[[ Recorded data open ]]

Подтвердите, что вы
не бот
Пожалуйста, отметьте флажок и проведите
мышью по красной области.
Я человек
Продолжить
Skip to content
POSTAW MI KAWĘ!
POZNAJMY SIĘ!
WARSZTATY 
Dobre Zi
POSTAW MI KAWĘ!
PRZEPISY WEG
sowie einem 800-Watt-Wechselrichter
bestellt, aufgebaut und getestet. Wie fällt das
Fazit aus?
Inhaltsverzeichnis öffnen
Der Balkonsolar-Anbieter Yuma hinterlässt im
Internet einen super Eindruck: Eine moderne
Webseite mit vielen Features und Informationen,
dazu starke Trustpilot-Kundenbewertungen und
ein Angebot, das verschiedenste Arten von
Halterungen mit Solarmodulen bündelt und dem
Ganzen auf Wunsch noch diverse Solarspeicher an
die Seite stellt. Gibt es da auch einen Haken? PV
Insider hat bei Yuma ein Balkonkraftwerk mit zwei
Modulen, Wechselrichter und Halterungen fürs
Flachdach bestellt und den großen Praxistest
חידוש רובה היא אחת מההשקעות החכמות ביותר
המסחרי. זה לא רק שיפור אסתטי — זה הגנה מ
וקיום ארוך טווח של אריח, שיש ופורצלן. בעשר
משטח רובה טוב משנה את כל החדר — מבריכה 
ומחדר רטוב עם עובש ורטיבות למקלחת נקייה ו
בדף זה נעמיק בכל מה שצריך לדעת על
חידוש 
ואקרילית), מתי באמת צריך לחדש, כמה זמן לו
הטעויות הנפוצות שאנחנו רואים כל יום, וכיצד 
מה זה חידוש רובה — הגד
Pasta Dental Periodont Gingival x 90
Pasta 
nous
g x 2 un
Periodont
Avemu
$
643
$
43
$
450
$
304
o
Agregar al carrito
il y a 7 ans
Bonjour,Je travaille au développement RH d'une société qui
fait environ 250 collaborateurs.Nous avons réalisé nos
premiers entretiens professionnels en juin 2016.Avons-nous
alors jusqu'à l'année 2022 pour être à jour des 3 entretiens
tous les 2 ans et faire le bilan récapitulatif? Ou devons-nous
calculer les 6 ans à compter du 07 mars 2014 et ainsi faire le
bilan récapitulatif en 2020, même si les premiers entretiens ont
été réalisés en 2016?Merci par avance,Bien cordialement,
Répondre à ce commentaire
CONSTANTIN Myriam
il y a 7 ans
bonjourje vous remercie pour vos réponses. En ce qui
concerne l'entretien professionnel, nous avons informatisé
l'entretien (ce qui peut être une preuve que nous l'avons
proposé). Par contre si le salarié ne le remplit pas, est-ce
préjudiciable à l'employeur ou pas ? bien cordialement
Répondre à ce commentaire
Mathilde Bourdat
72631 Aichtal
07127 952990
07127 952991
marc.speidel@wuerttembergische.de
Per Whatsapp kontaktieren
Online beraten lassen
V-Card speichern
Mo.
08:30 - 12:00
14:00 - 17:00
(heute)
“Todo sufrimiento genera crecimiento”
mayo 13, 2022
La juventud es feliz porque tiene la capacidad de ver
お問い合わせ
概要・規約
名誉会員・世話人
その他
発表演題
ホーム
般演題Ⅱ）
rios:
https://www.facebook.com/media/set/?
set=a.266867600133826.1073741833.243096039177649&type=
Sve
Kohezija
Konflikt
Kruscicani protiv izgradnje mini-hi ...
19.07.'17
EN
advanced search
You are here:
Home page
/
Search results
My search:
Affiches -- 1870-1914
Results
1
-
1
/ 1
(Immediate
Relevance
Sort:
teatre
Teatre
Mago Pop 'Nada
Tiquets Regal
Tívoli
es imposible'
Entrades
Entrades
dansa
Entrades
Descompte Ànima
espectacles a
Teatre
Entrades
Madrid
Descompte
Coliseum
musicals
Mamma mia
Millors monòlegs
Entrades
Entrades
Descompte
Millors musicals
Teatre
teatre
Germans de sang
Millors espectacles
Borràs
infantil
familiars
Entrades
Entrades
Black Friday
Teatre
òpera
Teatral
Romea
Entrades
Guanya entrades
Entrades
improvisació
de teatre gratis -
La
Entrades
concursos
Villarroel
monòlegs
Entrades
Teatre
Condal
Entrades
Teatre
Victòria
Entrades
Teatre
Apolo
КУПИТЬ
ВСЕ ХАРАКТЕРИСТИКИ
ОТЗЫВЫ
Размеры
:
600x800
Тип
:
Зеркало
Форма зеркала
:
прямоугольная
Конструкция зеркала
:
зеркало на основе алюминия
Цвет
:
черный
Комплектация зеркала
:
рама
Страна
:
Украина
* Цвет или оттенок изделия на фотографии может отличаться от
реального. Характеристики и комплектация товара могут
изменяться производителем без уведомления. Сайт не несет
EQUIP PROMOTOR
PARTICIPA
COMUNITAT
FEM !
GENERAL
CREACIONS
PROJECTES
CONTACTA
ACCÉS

[[ Recorded data closed ]]

Write out, word for word, the line containing "Black Friday" and every line after it to the end of the data above.

Black Friday
Teatre
òpera
Teatral
Romea
Entrades
Guanya entrades
Entrades
improvisació
de teatre gratis -
La
Entrades
concursos
Villarroel
monòlegs
Entrades
Teatre
Condal
Entrades
Teatre
Victòria
Entrades
Teatre
Apolo
КУПИТЬ
ВСЕ ХАРАКТЕРИСТИКИ
ОТЗЫВЫ
Размеры
:
600x800
Тип
:
Зеркало
Форма зеркала
:
прямоугольная
Конструкция зеркала
:
зеркало на основе алюминия
Цвет
:
черный
Комплектация зеркала
:
рама
Страна
:
Украина
* Цвет или оттенок изделия на фотографии может отличаться от
реального. Характеристики и комплектация товара могут
изменяться производителем без уведомления. Сайт не несет
EQUIP PROMOTOR
PARTICIPA
COMUNITAT
FEM !
GENERAL
CREACIONS
PROJECTES
CONTACTA
ACCÉS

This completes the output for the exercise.